Early in his career, Ray shed upwards of 25 pounds from his college playing weight, helping to improve his mobility. Throughout his pro career, Ray typically played at 250-255 pounds.

Ray appeared in the 1940 NFL All-Star Game. He was named to the United Press International All-Pro team four times, once to the First-team (1941) and three times to the Second-team (1939, 1943 and 1944).

Ray was a member of the Packers' 1939 and 1944 NFL championship teams.

==Retirement==
After retiring as a player, Ray returned to Vanderbilt as an assistant coach under head coach Bill Edwards. He later became the university's first full-time football recruiter and also served as the head of the physical education department. Following his tenure at Vanderbilt, he rejoined the Packers organization as a scout.

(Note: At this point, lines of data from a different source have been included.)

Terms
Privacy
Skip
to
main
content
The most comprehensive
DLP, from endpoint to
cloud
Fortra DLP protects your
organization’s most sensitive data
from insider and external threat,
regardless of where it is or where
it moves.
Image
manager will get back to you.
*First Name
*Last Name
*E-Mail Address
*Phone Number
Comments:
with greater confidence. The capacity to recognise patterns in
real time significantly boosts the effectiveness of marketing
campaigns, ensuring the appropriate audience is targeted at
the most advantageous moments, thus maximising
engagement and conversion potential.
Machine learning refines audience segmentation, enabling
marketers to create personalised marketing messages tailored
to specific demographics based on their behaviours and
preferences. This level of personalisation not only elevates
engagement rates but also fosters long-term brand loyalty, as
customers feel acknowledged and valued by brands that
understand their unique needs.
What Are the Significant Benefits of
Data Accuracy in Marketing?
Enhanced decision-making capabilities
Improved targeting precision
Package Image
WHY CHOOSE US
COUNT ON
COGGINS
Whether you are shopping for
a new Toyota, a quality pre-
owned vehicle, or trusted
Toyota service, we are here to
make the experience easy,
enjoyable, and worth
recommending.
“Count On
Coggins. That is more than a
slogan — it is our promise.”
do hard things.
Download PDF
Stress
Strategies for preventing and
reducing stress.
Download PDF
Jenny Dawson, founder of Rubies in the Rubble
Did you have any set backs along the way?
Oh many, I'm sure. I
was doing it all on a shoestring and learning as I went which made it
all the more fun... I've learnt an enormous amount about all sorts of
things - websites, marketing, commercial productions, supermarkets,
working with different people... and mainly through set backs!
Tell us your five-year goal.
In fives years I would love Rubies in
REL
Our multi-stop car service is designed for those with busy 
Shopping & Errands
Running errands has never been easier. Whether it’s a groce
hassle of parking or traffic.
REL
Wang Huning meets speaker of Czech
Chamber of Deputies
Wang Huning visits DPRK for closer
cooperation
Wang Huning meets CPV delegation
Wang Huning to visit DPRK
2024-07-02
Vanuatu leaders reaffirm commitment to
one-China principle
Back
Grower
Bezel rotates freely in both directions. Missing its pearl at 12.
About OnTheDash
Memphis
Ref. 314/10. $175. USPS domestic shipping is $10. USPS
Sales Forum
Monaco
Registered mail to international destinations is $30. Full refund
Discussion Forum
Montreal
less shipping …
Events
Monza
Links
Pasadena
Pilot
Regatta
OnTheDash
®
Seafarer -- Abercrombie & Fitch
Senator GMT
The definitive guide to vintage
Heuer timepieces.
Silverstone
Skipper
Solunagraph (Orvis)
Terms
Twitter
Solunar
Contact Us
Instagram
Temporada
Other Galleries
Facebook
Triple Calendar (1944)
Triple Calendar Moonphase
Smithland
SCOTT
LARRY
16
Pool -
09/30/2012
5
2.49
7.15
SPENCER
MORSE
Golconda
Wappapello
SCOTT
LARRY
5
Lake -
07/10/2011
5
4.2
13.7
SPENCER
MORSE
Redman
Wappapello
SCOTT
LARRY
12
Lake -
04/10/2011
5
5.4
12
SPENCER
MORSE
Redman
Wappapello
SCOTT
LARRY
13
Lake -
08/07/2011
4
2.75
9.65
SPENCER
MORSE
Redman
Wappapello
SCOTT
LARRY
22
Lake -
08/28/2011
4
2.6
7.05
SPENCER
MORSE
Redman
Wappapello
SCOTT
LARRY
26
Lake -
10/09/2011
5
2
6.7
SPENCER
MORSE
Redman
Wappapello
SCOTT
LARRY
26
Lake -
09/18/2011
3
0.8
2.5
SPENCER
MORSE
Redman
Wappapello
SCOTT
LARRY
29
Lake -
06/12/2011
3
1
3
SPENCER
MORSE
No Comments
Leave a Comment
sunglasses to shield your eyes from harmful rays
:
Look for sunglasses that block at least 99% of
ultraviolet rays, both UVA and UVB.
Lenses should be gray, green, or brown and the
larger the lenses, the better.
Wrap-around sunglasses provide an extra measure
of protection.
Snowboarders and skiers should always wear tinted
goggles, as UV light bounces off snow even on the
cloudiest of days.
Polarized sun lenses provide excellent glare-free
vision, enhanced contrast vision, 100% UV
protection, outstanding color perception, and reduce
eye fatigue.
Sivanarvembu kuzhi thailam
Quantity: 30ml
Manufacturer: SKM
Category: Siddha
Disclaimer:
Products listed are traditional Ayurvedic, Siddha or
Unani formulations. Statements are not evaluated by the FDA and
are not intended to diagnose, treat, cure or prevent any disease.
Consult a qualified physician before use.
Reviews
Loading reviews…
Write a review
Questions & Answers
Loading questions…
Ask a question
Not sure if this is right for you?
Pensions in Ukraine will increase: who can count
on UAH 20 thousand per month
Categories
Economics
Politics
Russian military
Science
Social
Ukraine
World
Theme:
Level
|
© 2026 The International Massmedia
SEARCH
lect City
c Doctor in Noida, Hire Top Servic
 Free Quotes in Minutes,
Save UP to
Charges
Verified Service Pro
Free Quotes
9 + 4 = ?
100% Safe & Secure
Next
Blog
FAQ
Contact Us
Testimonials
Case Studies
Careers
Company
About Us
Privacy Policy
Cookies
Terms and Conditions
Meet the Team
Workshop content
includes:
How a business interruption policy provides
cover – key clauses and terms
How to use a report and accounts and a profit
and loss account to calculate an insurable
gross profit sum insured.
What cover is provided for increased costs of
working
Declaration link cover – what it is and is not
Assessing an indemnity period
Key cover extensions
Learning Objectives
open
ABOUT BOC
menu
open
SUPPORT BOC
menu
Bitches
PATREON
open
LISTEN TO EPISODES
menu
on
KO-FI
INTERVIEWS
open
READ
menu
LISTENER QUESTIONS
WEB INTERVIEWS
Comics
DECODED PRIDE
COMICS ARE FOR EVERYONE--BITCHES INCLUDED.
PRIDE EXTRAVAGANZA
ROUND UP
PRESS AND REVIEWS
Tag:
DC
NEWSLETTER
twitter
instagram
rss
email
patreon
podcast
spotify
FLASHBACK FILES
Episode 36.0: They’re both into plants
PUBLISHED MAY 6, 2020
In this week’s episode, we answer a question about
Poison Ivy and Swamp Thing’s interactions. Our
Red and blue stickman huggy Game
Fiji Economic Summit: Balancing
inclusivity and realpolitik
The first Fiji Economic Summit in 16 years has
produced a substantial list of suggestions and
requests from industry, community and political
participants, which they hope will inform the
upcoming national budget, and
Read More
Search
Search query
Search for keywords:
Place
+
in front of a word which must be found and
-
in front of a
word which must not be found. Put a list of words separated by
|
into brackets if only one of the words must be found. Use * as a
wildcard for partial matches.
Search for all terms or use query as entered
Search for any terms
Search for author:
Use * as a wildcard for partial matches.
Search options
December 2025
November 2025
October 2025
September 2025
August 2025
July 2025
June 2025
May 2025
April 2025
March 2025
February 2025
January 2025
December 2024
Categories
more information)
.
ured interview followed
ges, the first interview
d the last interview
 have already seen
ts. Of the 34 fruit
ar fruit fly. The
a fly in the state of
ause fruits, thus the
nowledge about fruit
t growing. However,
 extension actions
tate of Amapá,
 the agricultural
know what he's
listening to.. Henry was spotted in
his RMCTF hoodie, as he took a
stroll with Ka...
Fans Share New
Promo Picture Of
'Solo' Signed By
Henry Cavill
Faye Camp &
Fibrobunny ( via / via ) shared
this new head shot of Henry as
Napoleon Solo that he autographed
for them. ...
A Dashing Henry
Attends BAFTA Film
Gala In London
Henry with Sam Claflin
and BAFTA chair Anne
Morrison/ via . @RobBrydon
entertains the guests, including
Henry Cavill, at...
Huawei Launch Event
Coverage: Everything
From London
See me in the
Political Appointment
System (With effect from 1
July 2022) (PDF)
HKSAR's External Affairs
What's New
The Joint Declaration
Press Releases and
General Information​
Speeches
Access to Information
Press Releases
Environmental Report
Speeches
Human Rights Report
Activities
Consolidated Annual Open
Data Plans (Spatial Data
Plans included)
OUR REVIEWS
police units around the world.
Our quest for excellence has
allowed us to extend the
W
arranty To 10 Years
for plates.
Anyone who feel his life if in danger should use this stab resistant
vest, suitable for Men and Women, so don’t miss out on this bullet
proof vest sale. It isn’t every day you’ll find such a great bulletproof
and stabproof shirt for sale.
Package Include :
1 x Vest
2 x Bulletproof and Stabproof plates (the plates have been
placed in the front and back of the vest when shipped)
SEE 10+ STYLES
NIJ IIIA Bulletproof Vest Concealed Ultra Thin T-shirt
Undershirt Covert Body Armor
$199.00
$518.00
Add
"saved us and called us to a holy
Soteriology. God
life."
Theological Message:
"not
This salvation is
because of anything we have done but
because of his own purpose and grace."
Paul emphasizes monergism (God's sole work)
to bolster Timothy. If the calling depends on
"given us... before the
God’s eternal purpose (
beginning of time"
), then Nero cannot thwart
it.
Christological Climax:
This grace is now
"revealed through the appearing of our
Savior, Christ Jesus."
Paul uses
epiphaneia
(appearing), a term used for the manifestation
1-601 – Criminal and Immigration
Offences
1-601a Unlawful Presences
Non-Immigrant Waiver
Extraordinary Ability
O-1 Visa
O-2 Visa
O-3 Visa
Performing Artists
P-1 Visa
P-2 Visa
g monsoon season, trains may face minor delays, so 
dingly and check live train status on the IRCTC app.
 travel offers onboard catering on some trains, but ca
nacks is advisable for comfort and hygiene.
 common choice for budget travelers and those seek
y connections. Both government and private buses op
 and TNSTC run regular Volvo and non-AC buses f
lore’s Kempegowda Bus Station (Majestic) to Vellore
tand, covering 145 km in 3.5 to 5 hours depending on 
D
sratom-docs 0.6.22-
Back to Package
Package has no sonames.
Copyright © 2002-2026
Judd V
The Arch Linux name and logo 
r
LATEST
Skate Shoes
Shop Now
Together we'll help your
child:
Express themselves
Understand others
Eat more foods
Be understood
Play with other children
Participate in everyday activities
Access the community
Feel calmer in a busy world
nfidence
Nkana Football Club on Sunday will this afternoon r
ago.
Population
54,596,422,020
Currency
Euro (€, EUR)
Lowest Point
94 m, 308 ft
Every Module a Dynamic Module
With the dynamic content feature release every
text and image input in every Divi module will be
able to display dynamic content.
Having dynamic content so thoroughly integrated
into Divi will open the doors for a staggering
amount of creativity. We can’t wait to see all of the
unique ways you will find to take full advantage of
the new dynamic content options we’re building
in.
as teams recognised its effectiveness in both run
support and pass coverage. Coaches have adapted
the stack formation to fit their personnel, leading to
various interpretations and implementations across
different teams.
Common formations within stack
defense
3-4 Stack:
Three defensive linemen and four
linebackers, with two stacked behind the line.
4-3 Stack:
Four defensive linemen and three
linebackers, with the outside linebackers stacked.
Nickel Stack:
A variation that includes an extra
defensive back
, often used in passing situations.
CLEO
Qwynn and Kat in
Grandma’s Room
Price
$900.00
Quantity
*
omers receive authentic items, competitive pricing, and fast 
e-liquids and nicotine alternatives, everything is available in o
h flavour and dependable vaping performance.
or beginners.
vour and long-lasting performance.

In 1969, Ray was named to the National Football League 1940s All-Decade Team by the Pro Football Hall of Fame. He was inducted into the Green Bay Packers Hall of Fame in 1973 and into the Tennessee Sports Hall of Fame in 1983.

Ray died of a heart attack in Nashville on January 21, 1986, at the age of 71 following a hunting trip.

==Personal life==
Ray had three children with his wife, Jane Burns Ray. They made their home in Nashville.